____ Data for analysis

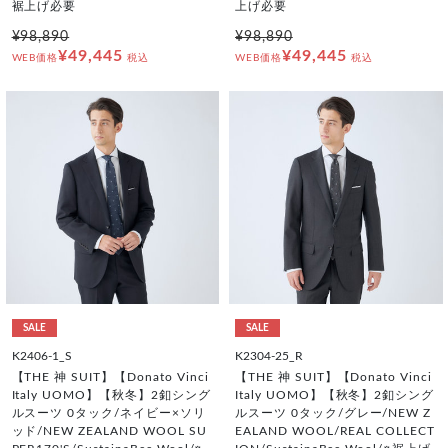
裾上げ必要
上げ必要
¥98,890
¥98,890
¥49,445
¥49,445
WEB価格
税込
WEB価格
税込
SALE
SALE
K2406-1_S
K2304-25_R
【THE 神 SUIT】【Donato Vinci
【THE 神 SUIT】【Donato Vinci
Italy UOMO】【秋冬】2釦シング
Italy UOMO】【秋冬】2釦シング
ルスーツ 0タック/ネイビー×ソリ
ルスーツ 0タック/グレー/NEW Z
ッド/NEW ZEALAND WOOL SU
EALAND WOOL/REAL COLLECT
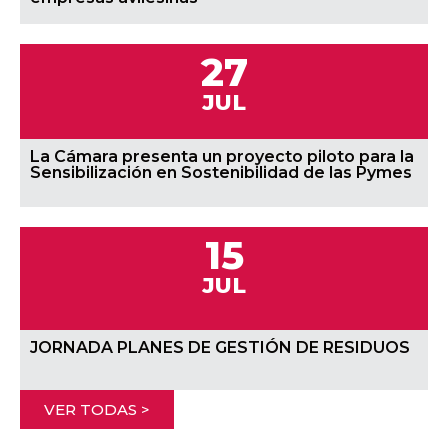
27
JUL
La Cámara presenta un proyecto piloto para la
Sensibilización en Sostenibilidad de las Pymes
15
JUL
JORNADA PLANES DE GESTIÓN DE RESIDUOS
VER TODAS >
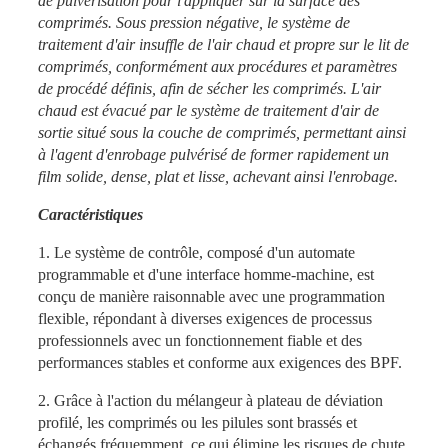
de pulvérisation pour l'appliquer sur la surface des
comprimés. Sous pression négative, le système de
traitement d'air insuffle de l'air chaud et propre sur le lit de
comprimés, conformément aux procédures et paramètres
de procédé définis, afin de sécher les comprimés. L'air
chaud est évacué par le système de traitement d'air de
sortie situé sous la couche de comprimés, permettant ainsi
à l'agent d'enrobage pulvérisé de former rapidement un
film solide, dense, plat et lisse, achevant ainsi l'enrobage.
Caractéristiques
1. Le système de contrôle, composé d'un automate
programmable et d'une interface homme-machine, est
conçu de manière raisonnable avec une programmation
flexible, répondant à diverses exigences de processus
professionnels avec un fonctionnement fiable et des
performances stables et conforme aux exigences des BPF.
2. Grâce à l'action du mélangeur à plateau de déviation
profilé, les comprimés ou les pilules sont brassés et
échangés fréquemment, ce qui élimine les risques de chute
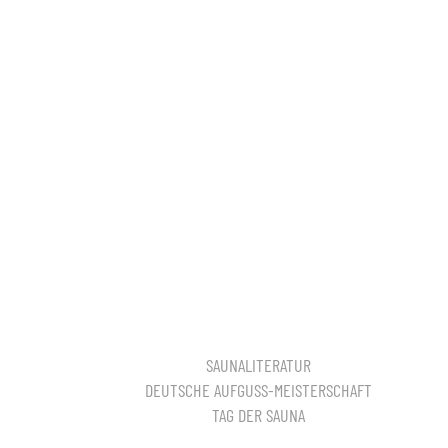
SAUNALITERATUR
DEUTSCHE AUFGUSS-MEISTERSCHAFT
TAG DER SAUNA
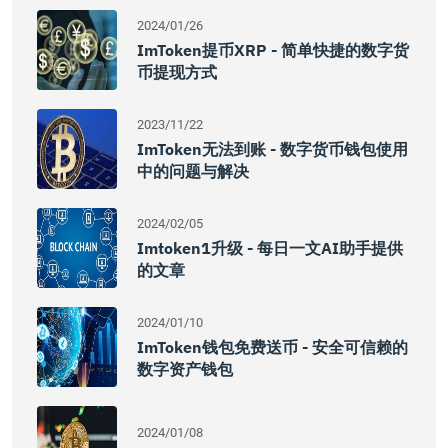
2024/01/26
ImToken提币XRP - 简单快捷的数字货
币提现方式
2023/11/22
ImToken无法到账 - 数字货币钱包使用
中的问题与解决
2024/02/05
Imtoken1升级 - 每日一文AI助手提供
的文章
2024/01/10
ImToken钱包免费送币 - 安全可信赖的
数字资产钱包
2024/01/08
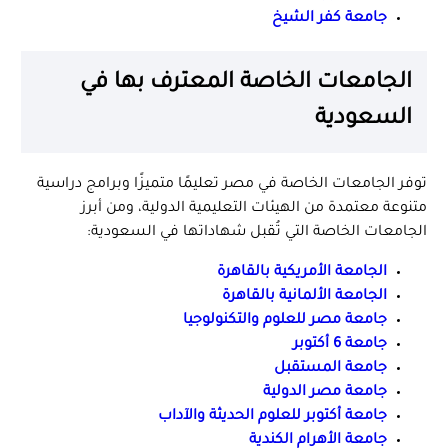
جامعة كفر الشيخ
الجامعات الخاصة المعترف بها في
السعودية
توفر الجامعات الخاصة في مصر تعليمًا متميزًا وبرامج دراسية
متنوعة معتمدة من الهيئات التعليمية الدولية، ومن أبرز
الجامعات الخاصة التي تُقبل شهاداتها في السعودية:
الجامعة الأمريكية بالقاهرة
الجامعة الألمانية بالقاهرة
جامعة مصر للعلوم والتكنولوجيا
جامعة 6 أكتوبر
جامعة المستقبل
جامعة مصر الدولية
جامعة أكتوبر للعلوم الحديثة والآداب
جامعة الأهرام الكندية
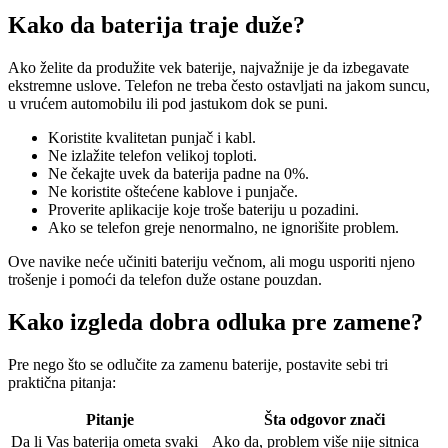
Kako da baterija traje duže?
Ako želite da produžite vek baterije, najvažnije je da izbegavate
ekstremne uslove. Telefon ne treba često ostavljati na jakom suncu,
u vrućem automobilu ili pod jastukom dok se puni.
Koristite kvalitetan punjač i kabl.
Ne izlažite telefon velikoj toploti.
Ne čekajte uvek da baterija padne na 0%.
Ne koristite oštećene kablove i punjače.
Proverite aplikacije koje troše bateriju u pozadini.
Ako se telefon greje nenormalno, ne ignorišite problem.
Ove navike neće učiniti bateriju večnom, ali mogu usporiti njeno
trošenje i pomoći da telefon duže ostane pouzdan.
Kako izgleda dobra odluka pre zamene?
Pre nego što se odlučite za zamenu baterije, postavite sebi tri
praktična pitanja:
Pitanje
Šta odgovor znači
Da li Vas baterija ometa svaki
Ako da, problem više nije sitnica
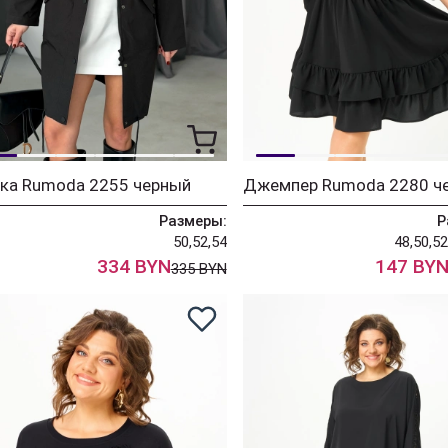
тка Rumoda 2255 черный
Джемпер Rumoda 2280 ч
Размеры:
Р
50,52,54
48,50,52
334 BYN
147 BY
335 BYN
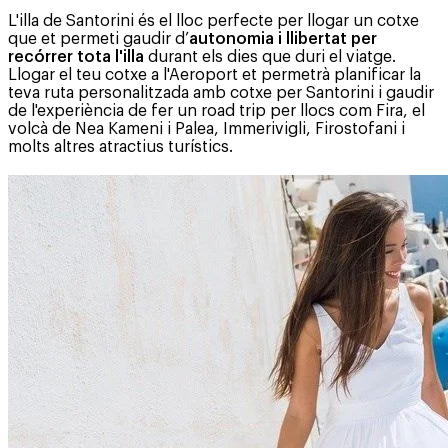
L'illa de Santorini és el lloc perfecte per llogar un cotxe
que et permeti gaudir d’
autonomia i llibertat per
recórrer tota l'illa
durant els dies que duri el viatge.
Llogar el teu cotxe a l'Aeroport et permetrà planificar la
teva ruta personalitzada amb cotxe per Santorini i gaudir
de l'experiència de fer un road trip per llocs com Fira, el
volcà de Nea Kameni i Palea, Immerivigli, Firostofani i
molts altres atractius turístics.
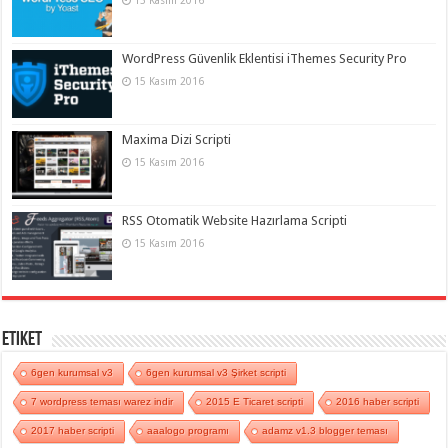
WordPress Güvenlik Eklentisi iThemes Security Pro
15 Kasım 2016
Maxima Dizi Scripti
15 Kasım 2016
RSS Otomatik Website Hazırlama Scripti
15 Kasım 2016
Etiket
6gen kurumsal v3
6gen kurumsal v3 Şirket scripti
7 wordpress teması warez indir
2015 E Ticaret scripti
2016 haber scripti
2017 haber scripti
aaalogo programı
adamz v1.3 blogger teması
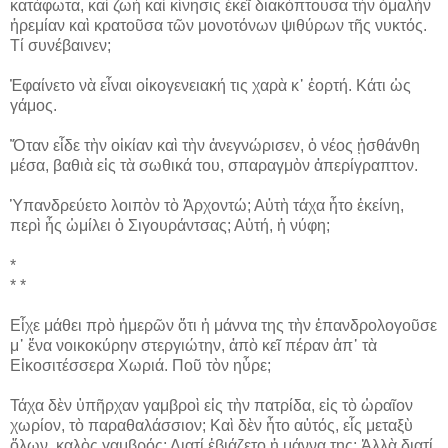
κατάφωτα, καὶ ζωὴ καὶ κίνησις ἐκεῖ διακόπτουσα τὴν ὁμαλὴν
ἠρεμίαν καὶ κρατοῦσα τῶν μονοτόνων ψιθύρων τῆς νυκτός.
Τί συνέβαινεν;
Ἐφαίνετο νὰ εἶναι οἰκογενειακή τις χαρὰ κ᾽ ἑορτή. Κάτι ὡς
γάμος.
Ὅταν εἶδε τὴν οἰκίαν καὶ τὴν ἀνεγνώρισεν, ὁ νέος ᾐσθάνθη
μέσα, βαθιὰ εἰς τὰ σωθικά του, σπαραγμὸν ἀπερίγραπτον.
Ὑπανδρεύετο λοιπὸν τὸ Ἀρχοντώ; Αὐτὴ τάχα ἦτο ἐκείνη,
περὶ ἧς ὡμίλει ὁ Σιγουράντσας; Αὐτή, ἡ νύφη;
*
* *
Εἶχε μάθει πρὸ ἡμερῶν ὅτι ἡ μάννα της τὴν ἐπανδρολογοῦσε
μ᾽ ἕνα νοικοκύρην στεργιώτην, ἀπὸ κεῖ πέραν ἀπ᾽ τὰ
Εἰκοσιτέσσερα Χωριά. Ποῦ τὸν ηὗρε;
Τάχα δὲν ὑπῆρχαν γαμβροὶ εἰς τὴν πατρίδα, εἰς τὸ ὡραῖον
χωρίον, τὸ παραθαλάσσιον; Καὶ δὲν ἦτο αὐτός, εἷς μεταξὺ
ὅλων, καλὸς γαμβρός; Διατί ἐβιάζετο ἡ μάννα της; Ἀλλὰ διατί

________

_Problem to solve_.
Say how many lines in the records hold the string "أكتوبر", and say nothing else.

_Written answer_.
2